▶ _Task to complete_
Please transcribe every line of text from the entries below, character for character and in the same order.

▶ _Records for this exercise_
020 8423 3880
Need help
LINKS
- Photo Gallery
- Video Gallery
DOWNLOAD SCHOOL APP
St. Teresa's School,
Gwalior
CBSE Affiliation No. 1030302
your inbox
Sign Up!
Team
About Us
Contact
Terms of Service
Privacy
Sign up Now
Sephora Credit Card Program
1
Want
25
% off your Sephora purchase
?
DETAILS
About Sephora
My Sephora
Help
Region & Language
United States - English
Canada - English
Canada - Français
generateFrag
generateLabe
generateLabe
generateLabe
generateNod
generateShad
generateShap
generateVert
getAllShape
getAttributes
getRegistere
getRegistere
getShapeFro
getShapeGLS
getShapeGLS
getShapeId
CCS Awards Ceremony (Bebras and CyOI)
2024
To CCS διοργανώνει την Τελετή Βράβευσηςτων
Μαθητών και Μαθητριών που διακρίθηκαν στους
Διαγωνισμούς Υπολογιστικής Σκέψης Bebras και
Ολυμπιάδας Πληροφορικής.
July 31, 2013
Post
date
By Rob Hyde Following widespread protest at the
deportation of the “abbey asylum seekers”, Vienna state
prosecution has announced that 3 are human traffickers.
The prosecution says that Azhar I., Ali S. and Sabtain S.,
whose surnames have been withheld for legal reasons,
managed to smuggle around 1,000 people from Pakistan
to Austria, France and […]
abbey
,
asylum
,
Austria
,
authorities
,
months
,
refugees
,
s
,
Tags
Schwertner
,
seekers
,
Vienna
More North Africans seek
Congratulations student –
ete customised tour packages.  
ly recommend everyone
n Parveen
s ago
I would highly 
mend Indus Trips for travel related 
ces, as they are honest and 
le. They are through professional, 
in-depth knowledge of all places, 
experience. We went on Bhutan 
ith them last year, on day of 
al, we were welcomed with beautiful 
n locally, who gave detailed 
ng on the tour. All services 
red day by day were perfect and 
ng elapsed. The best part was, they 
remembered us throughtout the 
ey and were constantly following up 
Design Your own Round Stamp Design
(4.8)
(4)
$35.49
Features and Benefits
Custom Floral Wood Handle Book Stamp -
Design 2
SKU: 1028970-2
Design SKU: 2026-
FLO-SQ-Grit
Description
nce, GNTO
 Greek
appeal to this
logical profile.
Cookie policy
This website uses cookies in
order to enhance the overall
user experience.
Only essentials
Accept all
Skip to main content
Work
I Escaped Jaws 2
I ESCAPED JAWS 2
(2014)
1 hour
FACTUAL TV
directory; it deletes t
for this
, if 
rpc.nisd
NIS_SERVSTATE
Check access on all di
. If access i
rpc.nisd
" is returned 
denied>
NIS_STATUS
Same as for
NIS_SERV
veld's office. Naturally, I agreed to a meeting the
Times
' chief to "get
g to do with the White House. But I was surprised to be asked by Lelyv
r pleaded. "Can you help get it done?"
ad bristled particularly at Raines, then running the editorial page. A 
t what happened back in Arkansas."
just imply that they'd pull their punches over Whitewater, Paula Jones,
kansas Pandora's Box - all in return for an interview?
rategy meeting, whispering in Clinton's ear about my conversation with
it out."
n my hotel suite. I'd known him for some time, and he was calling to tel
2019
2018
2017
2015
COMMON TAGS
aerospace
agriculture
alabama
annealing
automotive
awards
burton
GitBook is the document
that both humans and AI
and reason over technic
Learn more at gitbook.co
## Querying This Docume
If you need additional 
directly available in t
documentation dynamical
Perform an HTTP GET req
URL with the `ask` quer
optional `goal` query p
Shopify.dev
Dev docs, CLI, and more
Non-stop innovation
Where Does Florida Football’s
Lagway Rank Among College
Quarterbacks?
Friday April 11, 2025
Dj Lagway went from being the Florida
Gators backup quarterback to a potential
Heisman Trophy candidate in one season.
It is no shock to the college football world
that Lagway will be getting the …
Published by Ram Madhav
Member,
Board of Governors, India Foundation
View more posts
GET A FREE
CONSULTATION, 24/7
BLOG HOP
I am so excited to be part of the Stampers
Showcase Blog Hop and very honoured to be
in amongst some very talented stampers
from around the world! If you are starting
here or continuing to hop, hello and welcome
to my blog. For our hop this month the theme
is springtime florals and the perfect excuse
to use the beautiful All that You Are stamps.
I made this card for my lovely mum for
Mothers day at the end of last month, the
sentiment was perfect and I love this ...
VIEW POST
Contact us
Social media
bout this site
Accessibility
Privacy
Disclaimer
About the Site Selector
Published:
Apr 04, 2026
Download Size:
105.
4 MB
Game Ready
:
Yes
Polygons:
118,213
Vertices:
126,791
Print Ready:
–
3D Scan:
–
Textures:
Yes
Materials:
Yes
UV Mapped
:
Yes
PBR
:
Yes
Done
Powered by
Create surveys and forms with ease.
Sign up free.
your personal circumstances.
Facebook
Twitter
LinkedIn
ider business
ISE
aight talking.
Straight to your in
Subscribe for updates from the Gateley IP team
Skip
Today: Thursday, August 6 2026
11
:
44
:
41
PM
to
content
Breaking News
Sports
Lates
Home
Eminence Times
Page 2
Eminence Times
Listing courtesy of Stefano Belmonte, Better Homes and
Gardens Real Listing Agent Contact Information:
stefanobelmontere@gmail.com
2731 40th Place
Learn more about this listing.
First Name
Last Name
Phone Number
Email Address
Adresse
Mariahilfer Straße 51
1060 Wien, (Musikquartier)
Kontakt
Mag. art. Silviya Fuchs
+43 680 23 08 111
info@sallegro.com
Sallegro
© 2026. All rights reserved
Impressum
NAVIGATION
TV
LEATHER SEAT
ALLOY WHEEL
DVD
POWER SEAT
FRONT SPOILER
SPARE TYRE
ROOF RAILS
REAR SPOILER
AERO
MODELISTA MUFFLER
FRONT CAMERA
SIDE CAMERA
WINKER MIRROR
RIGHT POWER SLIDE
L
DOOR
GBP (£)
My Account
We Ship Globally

▶ _Reply_
020 8423 3880
Need help
LINKS
- Photo Gallery
- Video Gallery
DOWNLOAD SCHOOL APP
St. Teresa's School,
Gwalior
CBSE Affiliation No. 1030302
your inbox
Sign Up!
Team
About Us
Contact
Terms of Service
Privacy
Sign up Now
Sephora Credit Card Program
1
Want
25
% off your Sephora purchase
?
DETAILS
About Sephora
My Sephora
Help
Region & Language
United States - English
Canada - English
Canada - Français
generateFrag
generateLabe
generateLabe
generateLabe
generateNod
generateShad
generateShap
generateVert
getAllShape
getAttributes
getRegistere
getRegistere
getShapeFro
getShapeGLS
getShapeGLS
getShapeId
CCS Awards Ceremony (Bebras and CyOI)
2024
To CCS διοργανώνει την Τελετή Βράβευσηςτων
Μαθητών και Μαθητριών που διακρίθηκαν στους
Διαγωνισμούς Υπολογιστικής Σκέψης Bebras και
Ολυμπιάδας Πληροφορικής.
July 31, 2013
Post
date
By Rob Hyde Following widespread protest at the
deportation of the “abbey asylum seekers”, Vienna state
prosecution has announced that 3 are human traffickers.
The prosecution says that Azhar I., Ali S. and Sabtain S.,
whose surnames have been withheld for legal reasons,
managed to smuggle around 1,000 people from Pakistan
to Austria, France and […]
abbey
,
asylum
,
Austria
,
authorities
,
months
,
refugees
,
s
,
Tags
Schwertner
,
seekers
,
Vienna
More North Africans seek
Congratulations student –
ete customised tour packages.  
ly recommend everyone
n Parveen
s ago
I would highly 
mend Indus Trips for travel related 
ces, as they are honest and 
le. They are through professional, 
in-depth knowledge of all places, 
experience. We went on Bhutan 
ith them last year, on day of 
al, we were welcomed with beautiful 
n locally, who gave detailed 
ng on the tour. All services 
red day by day were perfect and 
ng elapsed. The best part was, they 
remembered us throughtout the 
ey and were constantly following up 
Design Your own Round Stamp Design
(4.8)
(4)
$35.49
Features and Benefits
Custom Floral Wood Handle Book Stamp -
Design 2
SKU: 1028970-2
Design SKU: 2026-
FLO-SQ-Grit
Description
nce, GNTO
 Greek
appeal to this
logical profile.
Cookie policy
This website uses cookies in
order to enhance the overall
user experience.
Only essentials
Accept all
Skip to main content
Work
I Escaped Jaws 2
I ESCAPED JAWS 2
(2014)
1 hour
FACTUAL TV
directory; it deletes t
for this
, if 
rpc.nisd
NIS_SERVSTATE
Check access on all di
. If access i
rpc.nisd
" is returned 
denied>
NIS_STATUS
Same as for
NIS_SERV
veld's office. Naturally, I agreed to a meeting the
Times
' chief to "get
g to do with the White House. But I was surprised to be asked by Lelyv
r pleaded. "Can you help get it done?"
ad bristled particularly at Raines, then running the editorial page. A 
t what happened back in Arkansas."
just imply that they'd pull their punches over Whitewater, Paula Jones,
kansas Pandora's Box - all in return for an interview?
rategy meeting, whispering in Clinton's ear about my conversation with
it out."
n my hotel suite. I'd known him for some time, and he was calling to tel
2019
2018
2017
2015
COMMON TAGS
aerospace
agriculture
alabama
annealing
automotive
awards
burton
GitBook is the document
that both humans and AI
and reason over technic
Learn more at gitbook.co
## Querying This Docume
If you need additional 
directly available in t
documentation dynamical
Perform an HTTP GET req
URL with the `ask` quer
optional `goal` query p
Shopify.dev
Dev docs, CLI, and more
Non-stop innovation
Where Does Florida Football’s
Lagway Rank Among College
Quarterbacks?
Friday April 11, 2025
Dj Lagway went from being the Florida
Gators backup quarterback to a potential
Heisman Trophy candidate in one season.
It is no shock to the college football world
that Lagway will be getting the …
Published by Ram Madhav
Member,
Board of Governors, India Foundation
View more posts
GET A FREE
CONSULTATION, 24/7
BLOG HOP
I am so excited to be part of the Stampers
Showcase Blog Hop and very honoured to be
in amongst some very talented stampers
from around the world! If you are starting
here or continuing to hop, hello and welcome
to my blog. For our hop this month the theme
is springtime florals and the perfect excuse
to use the beautiful All that You Are stamps.
I made this card for my lovely mum for
Mothers day at the end of last month, the
sentiment was perfect and I love this ...
VIEW POST
Contact us
Social media
bout this site
Accessibility
Privacy
Disclaimer
About the Site Selector
Published:
Apr 04, 2026
Download Size:
105.
4 MB
Game Ready
:
Yes
Polygons:
118,213
Vertices:
126,791
Print Ready:
–
3D Scan:
–
Textures:
Yes
Materials:
Yes
UV Mapped
:
Yes
PBR
:
Yes
Done
Powered by
Create surveys and forms with ease.
Sign up free.
your personal circumstances.
Facebook
Twitter
LinkedIn
ider business
ISE
aight talking.
Straight to your in
Subscribe for updates from the Gateley IP team
Skip
Today: Thursday, August 6 2026
11
:
44
:
41
PM
to
content
Breaking News
Sports
Lates
Home
Eminence Times
Page 2
Eminence Times
Listing courtesy of Stefano Belmonte, Better Homes and
Gardens Real Listing Agent Contact Information:
stefanobelmontere@gmail.com
2731 40th Place
Learn more about this listing.
First Name
Last Name
Phone Number
Email Address
Adresse
Mariahilfer Straße 51
1060 Wien, (Musikquartier)
Kontakt
Mag. art. Silviya Fuchs
+43 680 23 08 111
info@sallegro.com
Sallegro
© 2026. All rights reserved
Impressum
NAVIGATION
TV
LEATHER SEAT
ALLOY WHEEL
DVD
POWER SEAT
FRONT SPOILER
SPARE TYRE
ROOF RAILS
REAR SPOILER
AERO
MODELISTA MUFFLER
FRONT CAMERA
SIDE CAMERA
WINKER MIRROR
RIGHT POWER SLIDE
L
DOOR
GBP (£)
My Account
We Ship Globally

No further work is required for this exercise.